____ GIVEN PASSAGE

Madame Bovary; The Awakening
Much has been written about the oppressive situation respectively faced by the protagonist of Flaubert's Madame Bovary and Chopin's The Awakening. Both novels occur at a time in history when women were viewed as little more than objects of adoration, breeding, and housekeeping within society, by both the male and female gender. Indeed, the principle of excellence in the role of wife and mother is perpetuated from mother to daughter, as well as by social institutions such as education and religion. The authors provide various symbolic references to demonstrate the oppression suffered by Flaubert's Emma and Chopin's Edna. Most notable of these is the motif of the caged bird. Furthermore, social constructs such as religion and slavery are also used to reinforce the concept of oppression as experience by these women. Ultimately, neither Edna nor Emma believe that they have any recourse to freedom and self-expression other than death. Although both novels are set in the 19th century, when oppression was suffered much more concretely by women and minority racial groups than today, in the 21st century, it will be argued that the symbolism and social constructs indicted by both novels are as relevant today as they were at the time of writing.
Elizabeth Elz addresses the imagery of the bird in Kate Chopin's novel as expressing Edna's development during the course of the narrative. Edna Pontellier's cage is well-kept and gilded (Elz 2), and all the more oppressive for the lie of comfort and fulfillment it perpetuates. The types of birds the author uses are also important in terms of symbolism. The parrot and the mocking bird at the beginning for example serve as the juxtaposition of the appearance of opulence with the reality of oppression, while the recurring white bird of Edna's dream symbolize her final escape.
Edna's entrapment is all the more poignant because of her awareness of it. While she understands both French and English, she is unfamiliar with what Elz (3) refers to as the "language of social customs." She enters Creole society by marriage. She does not understand it, because she did not grow up in it or was educated in it. For her social education, she is dependent upon her husband. In this way, both education, social norms, and marriage serve as traps for the free spirit that was Edna.

________
____ EXCERPTED DATA

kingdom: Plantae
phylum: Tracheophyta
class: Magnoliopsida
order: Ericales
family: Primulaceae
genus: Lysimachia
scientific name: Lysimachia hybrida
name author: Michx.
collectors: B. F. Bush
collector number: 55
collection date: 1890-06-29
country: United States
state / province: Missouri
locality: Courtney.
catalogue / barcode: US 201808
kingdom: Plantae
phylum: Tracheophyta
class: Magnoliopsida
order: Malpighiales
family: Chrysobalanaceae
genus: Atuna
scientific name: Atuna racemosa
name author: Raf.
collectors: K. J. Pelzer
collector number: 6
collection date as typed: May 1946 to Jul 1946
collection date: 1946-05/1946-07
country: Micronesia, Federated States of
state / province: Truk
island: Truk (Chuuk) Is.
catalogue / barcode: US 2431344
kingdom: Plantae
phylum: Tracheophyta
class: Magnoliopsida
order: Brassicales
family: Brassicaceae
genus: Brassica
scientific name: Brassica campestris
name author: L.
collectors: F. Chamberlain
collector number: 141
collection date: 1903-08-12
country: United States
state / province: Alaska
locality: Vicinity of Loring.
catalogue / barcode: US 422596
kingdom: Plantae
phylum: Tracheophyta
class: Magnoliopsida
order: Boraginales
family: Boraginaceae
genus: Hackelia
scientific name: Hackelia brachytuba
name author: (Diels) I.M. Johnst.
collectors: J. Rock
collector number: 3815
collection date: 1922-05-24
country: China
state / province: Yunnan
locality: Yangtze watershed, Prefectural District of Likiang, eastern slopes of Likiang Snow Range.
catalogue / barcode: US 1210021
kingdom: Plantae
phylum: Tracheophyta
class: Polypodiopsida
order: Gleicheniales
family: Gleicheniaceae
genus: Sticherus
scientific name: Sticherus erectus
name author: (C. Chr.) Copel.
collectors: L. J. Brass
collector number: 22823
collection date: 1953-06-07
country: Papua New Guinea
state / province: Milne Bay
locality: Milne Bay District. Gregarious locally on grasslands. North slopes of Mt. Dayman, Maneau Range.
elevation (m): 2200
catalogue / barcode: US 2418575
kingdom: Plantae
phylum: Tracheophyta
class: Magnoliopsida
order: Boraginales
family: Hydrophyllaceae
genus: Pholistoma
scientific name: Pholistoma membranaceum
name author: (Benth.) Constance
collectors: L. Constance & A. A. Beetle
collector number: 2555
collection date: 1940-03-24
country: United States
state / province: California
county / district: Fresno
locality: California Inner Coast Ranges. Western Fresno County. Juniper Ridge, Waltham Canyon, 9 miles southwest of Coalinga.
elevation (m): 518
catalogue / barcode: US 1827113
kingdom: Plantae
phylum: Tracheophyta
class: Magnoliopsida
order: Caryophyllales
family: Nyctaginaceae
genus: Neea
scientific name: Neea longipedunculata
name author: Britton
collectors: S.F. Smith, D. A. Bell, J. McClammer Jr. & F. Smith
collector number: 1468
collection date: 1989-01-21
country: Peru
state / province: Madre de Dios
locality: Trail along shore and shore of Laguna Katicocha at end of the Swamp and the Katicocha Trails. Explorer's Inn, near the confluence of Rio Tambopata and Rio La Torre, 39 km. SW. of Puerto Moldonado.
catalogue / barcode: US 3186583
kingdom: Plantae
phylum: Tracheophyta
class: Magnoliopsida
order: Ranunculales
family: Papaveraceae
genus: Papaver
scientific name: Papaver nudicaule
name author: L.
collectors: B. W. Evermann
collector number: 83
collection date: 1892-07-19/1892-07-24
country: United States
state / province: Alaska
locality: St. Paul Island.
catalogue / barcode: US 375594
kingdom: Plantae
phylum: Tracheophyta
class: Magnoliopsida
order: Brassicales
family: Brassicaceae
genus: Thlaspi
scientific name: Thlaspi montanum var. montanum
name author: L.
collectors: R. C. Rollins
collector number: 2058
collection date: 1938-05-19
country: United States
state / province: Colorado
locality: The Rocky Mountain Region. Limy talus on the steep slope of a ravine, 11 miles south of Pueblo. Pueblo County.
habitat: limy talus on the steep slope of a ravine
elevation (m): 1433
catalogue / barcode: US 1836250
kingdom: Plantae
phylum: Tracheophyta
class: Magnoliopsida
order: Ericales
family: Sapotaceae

________

### TO-DO LIST:
1) From the essay on Madame Bovary and The Awakening, reproduce word for word the part that opens with the words containing "Edna's entrapment is" and closes with "that was Edna.".
2) Answer these questions from the essay on Madame Bovary and The Awakening.
(a) Which critic does the essay cite on the bird imagery in Chopin's novel?
(b) Which two birds appear at the beginning of The Awakening, according to the essay?
(c) By what means does Edna enter Creole society?
3) Carry the essay on Madame Bovary and The Awakening forward, picking up after its final sentence.

### EXERCISE ANSWERS:
1)
Edna's entrapment is all the more poignant because of her awareness of it. While she understands both French and English, she is unfamiliar with what Elz (3) refers to as the "language of social customs." She enters Creole society by marriage. She does not understand it, because she did not grow up in it or was educated in it. For her social education, she is dependent upon her husband. In this way, both education, social norms, and marriage serve as traps for the free spirit that was Edna.

2)
(a) Elizabeth Elz
(b) The parrot and the mocking bird
(c) By marriage

3)
Edna therefore suffers disempowerment on various levels, including social symbolism and the ability to communicate her dilemma. Even her close friend Adele fails as a possible escape, even if only temporary and even if only in conversation. Indeed, when Edna abandons her initial instinct to say nothing of her inner turmoil, Adele betrays her confidence by dismissal, claiming that it is "too hot to think…" (Chopin 16). Indeed, Edna surrenders to the inability to communicate by observing that "nothing" is the standard response to questions regarding one's thoughts, especially if one is a woman, and expected to think only of how to make the lives of husband's and children more comfortable.
Another interesting breakdown in conversation occurs later in the novel, when Adele and Edna find themselves arguing about the merit's of a woman sacrificing her life for her children. Edna maintains that she does not see the merit in such sacrifice, while Adele holds that there is no more worthy sacrifice. Adele uses religion in order to substantiate her views; another social construct that Edna finds difficult to either understand or submit to. According to both the religious and social construct, the woman is to sacrifice herself to the household, and even give her life in this endeavor, should it be necessary. Edna is unable to make sense of this in terms of her concept of self. In the end, she is able to sacrifice herself, not for her children, her family or her home, but only for the sake of her own freedom from these entrapments.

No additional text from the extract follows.